Biden’s forthcoming proposal “may include” estate tax changes, which could generate $500 billion, and changes to the step-up in basis are “very likely,” Evercore ISI’s note added.

New rules and rates for capital gains

Right now, the capital-gains rate for the richest taxpayers starts at 20%, though the rates may go higher depending on the assets being sold.

Candidate Biden has said he’d raise the capital gains rate to 39.6% for household making at least $1 million so that their investment income is taxed just like their ordinary income.

Income brackets and estate taxes are one thing, but changes to the capital gains rules could be a tougher effort, Kirk said. First off, he wondered, can Biden convince lawmakers to counter a century of tax law — since the 1921 Revenue Act — that has taxed long-term capital gains at a lower, preferential rate?


‘If you choose to adjust capital gains or qualified dividends, what date do you make that effective and how do you prevent a market reaction?’


— Ed Mills, Washington policy analyst for Raymond James

Biden also needs to think hard about the rate number, Kirk said, because a rate that’s too high could be a disincentive to realize gains and, therefore, could actually become a revenue loser for the government.

The timing is another question: If rich investors know the clock is ticking on a low capital gains rate, that might cause a selling spree on securities and other appreciating assets. “If you choose to adjust capital gains or qualified dividends, what date do you make that effective and how do you prevent a market reaction?” Mills said.

The Evercore ISI note said Biden’s plan “probably includes” this change which, combined with other capital gains changes, would create between $300 billion and $400 billion in tax revenue.

State and local tax deductions

The Tax Cuts and Jobs Act put a $10,000 lid on the deduction for state and local taxes. If a taxpayer itemized their deductions, instead of taking the standard deduction, they previously had no limit on the write-off.

Now, some House Democrats coming from states with high local taxes are urging the Biden administration to take the lid off because, they say, the current situation hurts middle-class families in high-cost areas.

If the unlimited deduction is back in the mix, that could have ultra-upper class implications. 96% of the tax savings from a pulled-back lid would go to the highest 20% of households, according a 2018 Tax Policy Center analysis.

Talk of a SALT cap repeal is “ironic” in the current context, Williamson said. “I think repealing the SALT limit is frankly a benefit to the rich.”

Last week, White House Press Secretary Jen Psaki said the administration would at least hear out the lawmakers. Mills said he didn’t foresee Biden starting out with a repeal but “there’s a debate and compromise to be had.”

A beefier IRS budget

There’s law changes, and then there’s more money to enforce the tax laws already on the books.
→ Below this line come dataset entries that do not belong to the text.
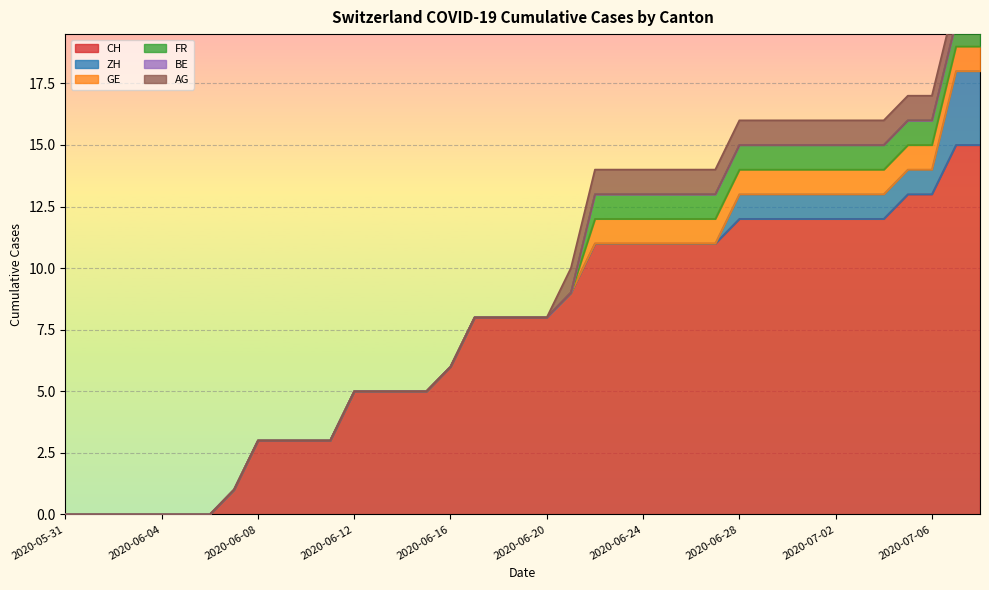

Reading left to right, extract all data points from this chart.

CH: 2020-05-31=0	2020-06-01=0	2020-06-02=0	2020-06-03=0	2020-06-04=0	2020-06-05=0	2020-06-06=0	2020-06-07=1	2020-06-08=3	2020-06-09=3	2020-06-10=3	2020-06-11=3	2020-06-12=5	2020-06-13=5	2020-06-14=5	2020-06-15=5	2020-06-16=6	2020-06-17=8	2020-06-18=8	2020-06-19=8	2020-06-20=8	2020-06-21=9	2020-06-22=11	2020-06-23=11	2020-06-24=11	2020-06-25=11	2020-06-26=11	2020-06-27=11	2020-06-28=12	2020-06-29=12	2020-06-30=12	2020-07-01=12	2020-07-02=12	2020-07-03=12	2020-07-04=12	2020-07-05=13	2020-07-06=13	2020-07-07=15	2020-07-08=15
ZH: 2020-05-31=0	2020-06-01=0	2020-06-02=0	2020-06-03=0	2020-06-04=0	2020-06-05=0	2020-06-06=0	2020-06-07=0	2020-06-08=0	2020-06-09=0	2020-06-10=0	2020-06-11=0	2020-06-12=0	2020-06-13=0	2020-06-14=0	2020-06-15=0	2020-06-16=0	2020-06-17=0	2020-06-18=0	2020-06-19=0	2020-06-20=0	2020-06-21=0	2020-06-22=0	2020-06-23=0	2020-06-24=0	2020-06-25=0	2020-06-26=0	2020-06-27=0	2020-06-28=1	2020-06-29=1	2020-06-30=1	2020-07-01=1	2020-07-02=1	2020-07-03=1	2020-07-04=1	2020-07-05=1	2020-07-06=1	2020-07-07=3	2020-07-08=3
GE: 2020-05-31=0	2020-06-01=0	2020-06-02=0	2020-06-03=0	2020-06-04=0	2020-06-05=0	2020-06-06=0	2020-06-07=0	2020-06-08=0	2020-06-09=0	2020-06-10=0	2020-06-11=0	2020-06-12=0	2020-06-13=0	2020-06-14=0	2020-06-15=0	2020-06-16=0	2020-06-17=0	2020-06-18=0	2020-06-19=0	2020-06-20=0	2020-06-21=0	2020-06-22=1	2020-06-23=1	2020-06-24=1	2020-06-25=1	2020-06-26=1	2020-06-27=1	2020-06-28=1	2020-06-29=1	2020-06-30=1	2020-07-01=1	2020-07-02=1	2020-07-03=1	2020-07-04=1	2020-07-05=1	2020-07-06=1	2020-07-07=1	2020-07-08=1
FR: 2020-05-31=0	2020-06-01=0	2020-06-02=0	2020-06-03=0	2020-06-04=0	2020-06-05=0	2020-06-06=0	2020-06-07=0	2020-06-08=0	2020-06-09=0	2020-06-10=0	2020-06-11=0	2020-06-12=0	2020-06-13=0	2020-06-14=0	2020-06-15=0	2020-06-16=0	2020-06-17=0	2020-06-18=0	2020-06-19=0	2020-06-20=0	2020-06-21=0	2020-06-22=1	2020-06-23=1	2020-06-24=1	2020-06-25=1	2020-06-26=1	2020-06-27=1	2020-06-28=1	2020-06-29=1	2020-06-30=1	2020-07-01=1	2020-07-02=1	2020-07-03=1	2020-07-04=1	2020-07-05=1	2020-07-06=1	2020-07-07=1	2020-07-08=1
BE: 2020-05-31=0	2020-06-01=0	2020-06-02=0	2020-06-03=0	2020-06-04=0	2020-06-05=0	2020-06-06=0	2020-06-07=0	2020-06-08=0	2020-06-09=0	2020-06-10=0	2020-06-11=0	2020-06-12=0	2020-06-13=0	2020-06-14=0	2020-06-15=0	2020-06-16=0	2020-06-17=0	2020-06-18=0	2020-06-19=0	2020-06-20=0	2020-06-21=0	2020-06-22=0	2020-06-23=0	2020-06-24=0	2020-06-25=0	2020-06-26=0	2020-06-27=0	2020-06-28=0	2020-06-29=0	2020-06-30=0	2020-07-01=0	2020-07-02=0	2020-07-03=0	2020-07-04=0	2020-07-05=0	2020-07-06=0	2020-07-07=0	2020-07-08=0
AG: 2020-05-31=0	2020-06-01=0	2020-06-02=0	2020-06-03=0	2020-06-04=0	2020-06-05=0	2020-06-06=0	2020-06-07=0	2020-06-08=0	2020-06-09=0	2020-06-10=0	2020-06-11=0	2020-06-12=0	2020-06-13=0	2020-06-14=0	2020-06-15=0	2020-06-16=0	2020-06-17=0	2020-06-18=0	2020-06-19=0	2020-06-20=0	2020-06-21=1	2020-06-22=1	2020-06-23=1	2020-06-24=1	2020-06-25=1	2020-06-26=1	2020-06-27=1	2020-06-28=1	2020-06-29=1	2020-06-30=1	2020-07-01=1	2020-07-02=1	2020-07-03=1	2020-07-04=1	2020-07-05=1	2020-07-06=1	2020-07-07=1	2020-07-08=1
The Biden administration wants a $13.2 billion IRS budget this year. That’s a 10.4% increase year-over-year. The extra cash would go to more enforcement staff to counteract slipping audit rates for corporations and high-income earners.

There could be an annual $1 trillion gap between taxes owed and taxes paid, IRS Commissioner Charles Rettig said this month.

If lawmakers balk at tax hikes, Mills said more budget cash for the IRS could provide an alternate route to more tax money.

“The more they dial up IRS enforcement, the less they have to dial up tax increases,” he said, later adding, “Enforcing existing tax laws versus increasing taxes is the path of least resistance.”